How to use glob to only read limited set of files?
I have json files named numbers from 50 to 20000 (e.g. 50.json,51.json,52.json...19999.json,20000.json) within the same directory. I want to read only the files numbered from 15000 to 18000.
To do so I'm using a glob, as shown below, but it generates an empty list every time I try to filter out for the numbers. I've tried my best to follow this link (https://docs.python.org/2/library/glob.html), but I'm not sure what I'm doing wrong.
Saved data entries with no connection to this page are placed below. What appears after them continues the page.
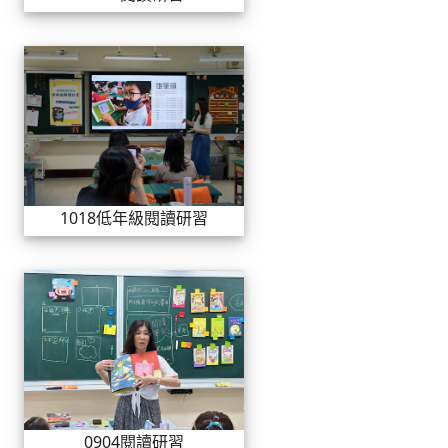
1018低年級閱讀研習
1018低年級閱讀研習
0904閱讀研習
0904閱讀研習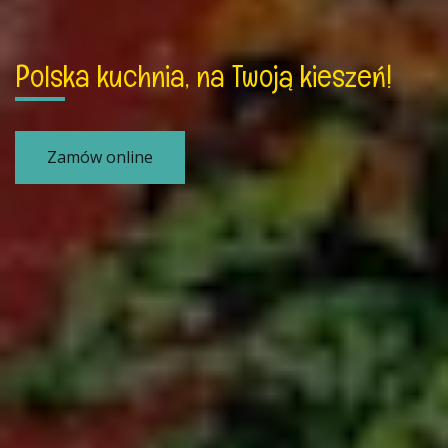
Polska kuchnia, na Twoją kieszeń!
Zamów online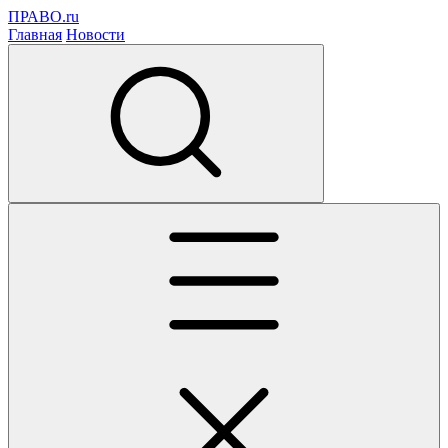
ПРАВО.ru
Главная
Новости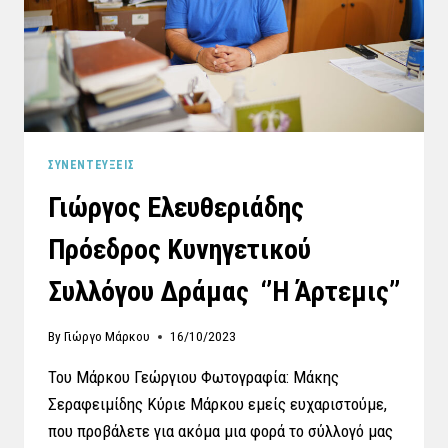
ΣΥΝΕΝΤΕΎΞΕΙΣ
Γιώργος Ελευθεριάδης
Πρόεδρος Κυνηγετικού
Συλλόγου Δράμας ‘’Η Άρτεμις’’
By
Γιώργο Μάρκου
16/10/2023
Του Μάρκου Γεώργιου Φωτογραφία: Μάκης
Σεραφειμίδης Κύριε Μάρκου εμείς ευχαριστούμε,
που προβάλετε για ακόμα μια φορά το σύλλογό μας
>>> directory = "/Users/Chris/Dropbox"
>>> read_files = glob.glob(directory+"/[15000-18000].*")
>>> print read_files
[]
Also, what if I wanted files with any number greater than 18000?
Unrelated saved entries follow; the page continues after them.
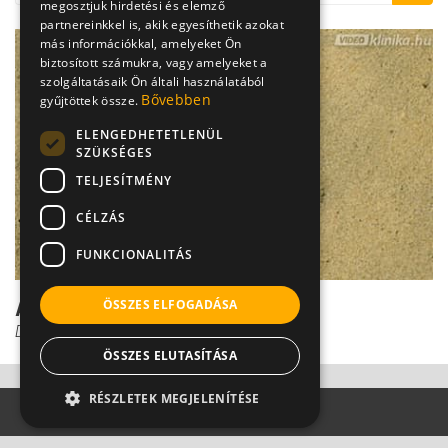
megosztjuk hirdetési és elemző
partnereinkkel is, akik egyesíthetik azokat
más információkkal, amelyeket Ön
biztosított számukra, vagy amelyeket a
szolgáltatásaik Ön általi használatából
Bővebben
gyűjtöttek össze.
ELENGEDHETETLENÜL
SZÜKSÉGES
TELJESÍTMÉNY
CÉLZÁS
FUNKCIONALITÁS
A lúdtalp diagnózisa
ÖSSZES ELFOGADÁSA
Dr. Pantó Tamás
ÖSSZES ELUTASÍTÁSA
RÉSZLETEK MEGJELENÍTÉSE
You are using the glob syntax incorrectly; the [..]
sequence works per character. The following glob would match your files correctly instead:
'1[5-8][0-9][0-9][0-9].*'
Under the covers, glob
uses fnmatch
which translates the pattern to a regular expression. Your pattern translates to:
>>> import fnmatch
>>> fnmatch.translate('[15000-18000].*')
'[15000-18000]\\..*\\Z(?ms)'
which matches 1 character before the .
, a 0
, 1
, 5
or 8
. Nothing else.
glob
patterns are quite limited; matching numeric ranges is not easy with it; you'd have to create separate globs for ranges, for example (glob('1[8-9][0-9][0-9][0-9]') + glob('2[0-9][0-9][0-9][0-9]')
, etc.).
Do your own filtering instead:
directory = "/Users/Chris/Dropbox"
for filename in os.listdir(directory):
basename, ext = os.path.splitext(filename)
if ext != '.json':
continue
try:
number = int(basename)
except ValueError:
continue # not numeric
if 18000 <= number <= 19000:
# process file
filename = os.path.join(directory, filename)
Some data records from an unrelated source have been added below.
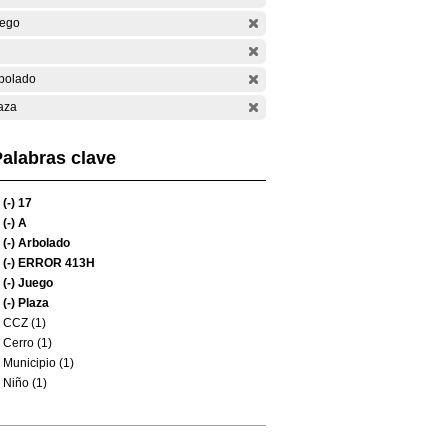
ego
bolado
aza
alabras clave
(-)
17
(-)
A
(-)
Arbolado
(-)
ERROR 413H
(-)
Juego
(-)
Plaza
CCZ (1)
Cerro (1)
Municipio (1)
Niño (1)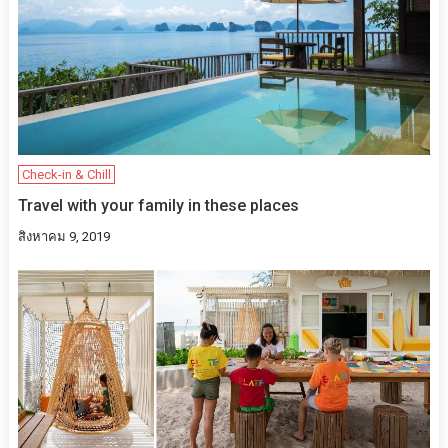
Check-in & Chill
Travel with your family in these places
สิงหาคม 9, 2019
Although it hardly counts as beautiful code, you could implement your own filtering as follows:
import os, re
directory = "/Users/Chris/Dropbox"
all_files = os.listdir(directory)
read_files = [this_file for this_file in all_files
if (int(re.findall('\d+', this_file)[-1]) > 18000)]
print read_files
The crucial line here (should) iterate through each file name in the directory (for this_file in all_files
), pull out a list of number segments in that file name (re.findall('\d+', this_file)
), and include it in read_files
if the last of these number segments, as an integer, is greater than 18000.
I think this will break on files with no integers in the name, so user beware.
Edit: I see the previous answer has been edited to include what looks a much better thought out way to do this.